Not sure if end product will be similar as prototype, as the proto looked like machined rather than forged and seemed to be anodized.


----------



## limbwalker (Sep 26, 2003)

> as the proto looked like machined rather than forged and seemed to be anodized.


This would be an improvement IMO. Samick has always impressed me with their quality. My Samick Masters limbs quickly became one of my "go to" pairs of limbs when I really needed to shoot a good score, and having recently set up several Samick risers for fellow archers, they are well built and well designed.


----------



## bernardinifan (Dec 12, 2010)

Here you go  
its in Japanese but there is some pictures! It look very similar to the old master riser. 

http://www.nextarchery.jp/SHOP/MAX25-999.html


----------



## jmvargas (Oct 21, 2004)

i guess it's a more expensive process but i really can't understand why the top end korean risers are not anodized...

i can never get along with painted risers and don't even give them a second look....but that's just me..


----------



## zal (May 1, 2007)

Forging and anodizing doesn't work together. Both have their pro's and con's. I quite like forged risers.


----------



## midwayarcherywi (Sep 24, 2006)

zal said:


> Forging and anodizing doesn't work together. Both have their pro's and con's. I quite like forged risers.
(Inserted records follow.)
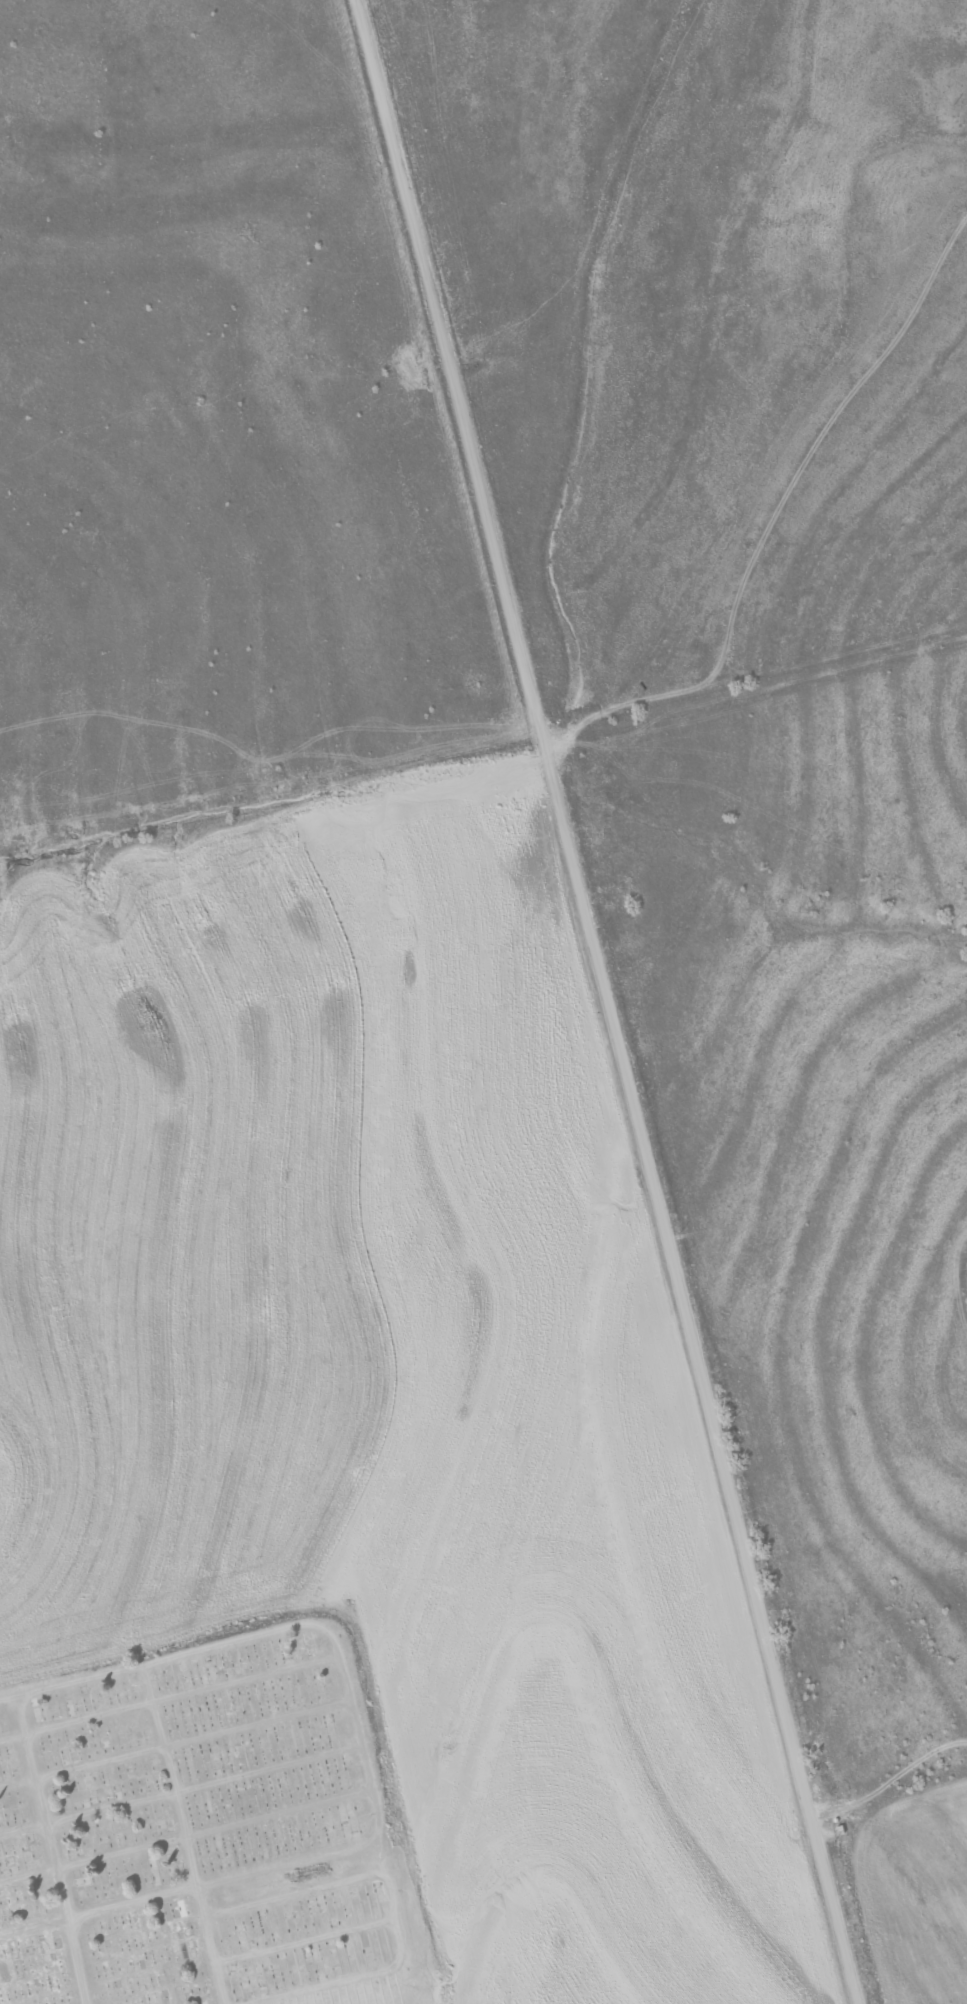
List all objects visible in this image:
road: (759, 481)
road: (591, 1004)
building: (147, 1736)
road: (337, 1756)
building: (101, 1788)
building: (6, 1821)
park: (199, 1825)
building: (161, 1828)
building: (7, 1841)
road: (164, 1849)
road: (40, 1867)
building: (90, 1883)
building: (174, 1909)
building: (190, 1953)
building: (146, 1960)
building: (159, 1997)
I was not aware of that. I think I've seen many forged aluminum products anodized?

http://www.finishing.com/447/38.shtml


----------



## limbwalker (Sep 26, 2003)

The japanese link clearly shows painted risers.


----------



## zal (May 1, 2007)

It depends of the manufacturing process. And white risers will always have to be painted, as you can't anodize true white.

I haven't had any problems shooting painted samick's, with them I hit the middle just as fine as with any anodized riser, if not better.


----------



## hwjchan (Oct 24, 2011)

I think the detractor of painted risers is that you can chip the paint. Or, at least, that's how I feel about them.


----------



## Robert43 (Aug 2, 2004)

Also didnt Samick have a bad name for paint chiping easily?


----------



## zal (May 1, 2007)

Samick also has a good name in making the best riser that's been ever made.

I don't get why people worry about chipped paint. I always feel uncomfortable with risers that aren't chipped and battered, they just haven't been used enough at that point.


----------



## hwjchan (Oct 24, 2011)

I dunno about you, but I like to keep my equipment nice looking, in case I need to sell it.


----------



## limbwalker (Sep 26, 2003)

Archery seems to attract O.C.D. people. 

Most top archers are using bows that have chipped paint, scratches, off-colored grip tape, mismatched fletching color/nock color etc. And that's because they know which things are important to worry about, and which are not. 

Hate to be brutal here, but IMO many folks worry far too much about the appearance of their equipment because they have given up on letting their shooting do the talkin'.

John


----------



## zal (May 1, 2007)

I have some risers and other items in pristine condition... in the cupboard as they aren't hitting the middle.

100% agree with John.


----------



## skunklover (Aug 4, 2011)

While I don't really mind some surface damage to my equipment, as hwjchan said, I do like to keep it pristine to help resale value. Once something gets to a point though, I stop caring as much.


----------



## EBK (Sep 24, 2012)

A little off topic, but forged aluminum can be anodized for sure. Expensive race wheels are forged and anodized. The Sebastian Flute forged has a grey anodized model. I agree that if you are paying for a high end riser the paint quality or the finish should match the amount you pay. Yes a clean and pretty riser will not get you a better score, but the durability should be better as you may more?


----------